The applicant sought the “entitlement of adult survivors of childhood abuse to be treated as adults, unless the court considers that this is clearly necessitated by the 2015 Act.

Concerns centred on the requirement to  report disclosures to the Agency, even if the client is now an adult, and where there is no current risk of harm to a child and the alleged perpetrator is not identifiable.

It was also reported that an adult client may be denied counselling if they did not consent in writing to a report of their account of child abuse being sent to the Agency.

The Court of Appeal decision refines a long-held view that section 14 (1)(a) applied to retrospective disclosures by adults in circumstances where the past tense language used in this provision implied that reports should be made to the Agency based on retrospective disclosures of abuse by adults.

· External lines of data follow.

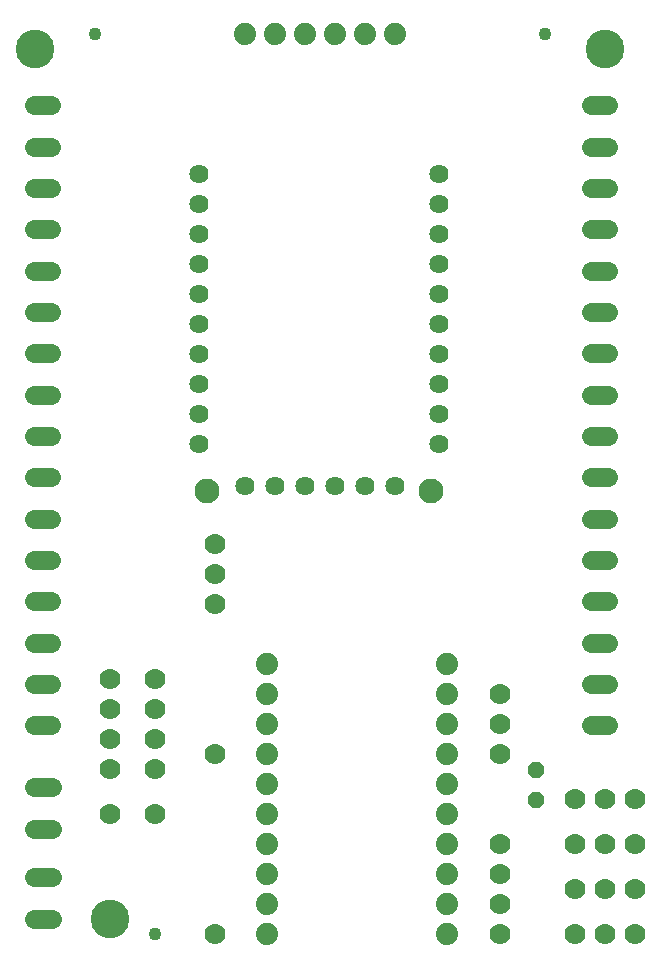
<source format=gbr>
G04 EAGLE Gerber RS-274X export*
G75*
%MOMM*%
%FSLAX34Y34*%
%LPD*%
%INSoldermask Top*%
%IPPOS*%
%AMOC8*
5,1,8,0,0,1.08239X$1,22.5*%
G01*
G04 Define Apertures*
%ADD10C,3.276600*%
%ADD11C,1.609600*%
%ADD12C,2.101600*%
%ADD13C,1.625600*%
%ADD14P,1.539592X8X112.500000*%
%ADD15C,1.778000*%
%ADD16C,1.879600*%
%ADD17C,1.101600*%
D10*
X520700Y863600D03*
X38100Y863600D03*
X101600Y127000D03*
D11*
X51990Y127280D02*
X36910Y127280D01*
X36910Y162280D02*
X51990Y162280D01*
X51990Y203480D02*
X36910Y203480D01*
X36910Y238480D02*
X51990Y238480D01*
D12*
X373692Y488850D03*
X183692Y488850D03*
D13*
X215892Y493250D03*
X241292Y493250D03*
X266692Y493250D03*
X292092Y493250D03*
X317492Y493250D03*
X342892Y493250D03*
X176522Y579610D03*
X176522Y605010D03*
X176522Y630410D03*
X176522Y655810D03*
X176522Y681210D03*
X176522Y706610D03*
X176522Y732010D03*
X176522Y757410D03*
X176522Y554210D03*
X176522Y528810D03*
X379722Y757410D03*
X379722Y732010D03*
X379722Y706610D03*
X379722Y681210D03*
X379722Y655810D03*
X379722Y630410D03*
X379722Y605010D03*
X379722Y579610D03*
X379722Y554210D03*
X379722Y528810D03*
D11*
X51940Y290700D02*
X36860Y290700D01*
X36860Y325700D02*
X51940Y325700D01*
X51940Y360700D02*
X36860Y360700D01*
X36860Y395700D02*
X51940Y395700D01*
X51940Y430700D02*
X36860Y430700D01*
X36860Y465700D02*
X51940Y465700D01*
X51940Y500700D02*
X36860Y500700D01*
X36860Y535700D02*
X51940Y535700D01*
X51940Y570700D02*
X36860Y570700D01*
X36860Y605700D02*
X51940Y605700D01*
X51940Y640700D02*
X36860Y640700D01*
X36860Y675700D02*
X51940Y675700D01*
X51940Y710700D02*
X36860Y710700D01*
X36860Y745700D02*
X51940Y745700D01*
X51940Y780700D02*
X36860Y780700D01*
X36860Y815700D02*
X51940Y815700D01*
X508460Y815700D02*
X523540Y815700D01*
X523540Y780700D02*
X508460Y780700D01*
X508460Y745700D02*
X523540Y745700D01*
X523540Y710700D02*
X508460Y710700D01*
X508460Y675700D02*
X523540Y675700D01*
X523540Y640700D02*
X508460Y640700D01*
X508460Y605700D02*
X523540Y605700D01*
X523540Y570700D02*
X508460Y570700D01*
X508460Y535700D02*
X523540Y535700D01*
X523540Y500700D02*
X508460Y500700D01*
X508460Y465700D02*
X523540Y465700D01*
X523540Y430700D02*
X508460Y430700D01*
X508460Y395700D02*
X523540Y395700D01*
X523540Y360700D02*
X508460Y360700D01*
X508460Y325700D02*
X523540Y325700D01*
X523540Y290700D02*
X508460Y290700D01*
D14*
X462280Y227584D03*
X462280Y252984D03*
D15*
X495300Y228600D03*
X520700Y228600D03*
X546100Y228600D03*
X495300Y190500D03*
X520700Y190500D03*
X546100Y190500D03*
X495300Y152400D03*
X520700Y152400D03*
X546100Y152400D03*
X495300Y114300D03*
X520700Y114300D03*
X546100Y114300D03*
X190500Y393700D03*
X190500Y419100D03*
X190500Y444500D03*
D16*
X215900Y876300D03*
X241300Y876300D03*
X266700Y876300D03*
X292100Y876300D03*
X317500Y876300D03*
X342900Y876300D03*
D15*
X101600Y254000D03*
X101600Y279400D03*
X101600Y304800D03*
X101600Y330200D03*
X139700Y254000D03*
X139700Y279400D03*
X139700Y304800D03*
X139700Y330200D03*
D16*
X234442Y342900D03*
X234442Y317500D03*
X234442Y292100D03*
X234442Y266700D03*
X234442Y241300D03*
X234442Y215900D03*
X234442Y190500D03*
X234442Y165100D03*
X234442Y139700D03*
X234442Y114300D03*
X386842Y114300D03*
X386842Y139700D03*
X386842Y165100D03*
X386842Y190500D03*
X386842Y215900D03*
X386842Y241300D03*
X386842Y266700D03*
X386842Y292100D03*
X386842Y317500D03*
X386842Y342900D03*
D15*
X190500Y266700D03*
X190500Y114300D03*
X431800Y165100D03*
X431800Y190500D03*
X431800Y317500D03*
X431800Y139700D03*
X431800Y114300D03*
X139700Y215900D03*
X101600Y215900D03*
X431800Y266700D03*
X431800Y292100D03*
D17*
X139700Y114300D03*
X88900Y876300D03*
X469900Y876300D03*
M02*

</source>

This Court of Appeal clarifies the legislative definition of “child” in considering whether retrospective disclosures by adults fall within the remit of section 14. Moreover, it appears to offer some comfort to professionals tasked with weighing up difficult questions around disclosure in the face of a client’s reliance on the duty of confidentiality.  The question to be assessed in real terms is whether a child is at risk of being harmed. If that answer is in the affirmative, then a report must always be made. A service user should always be made aware of the limitations impinging on a counsellor’s duty of confidentiality, particularly where a child protection concern arises.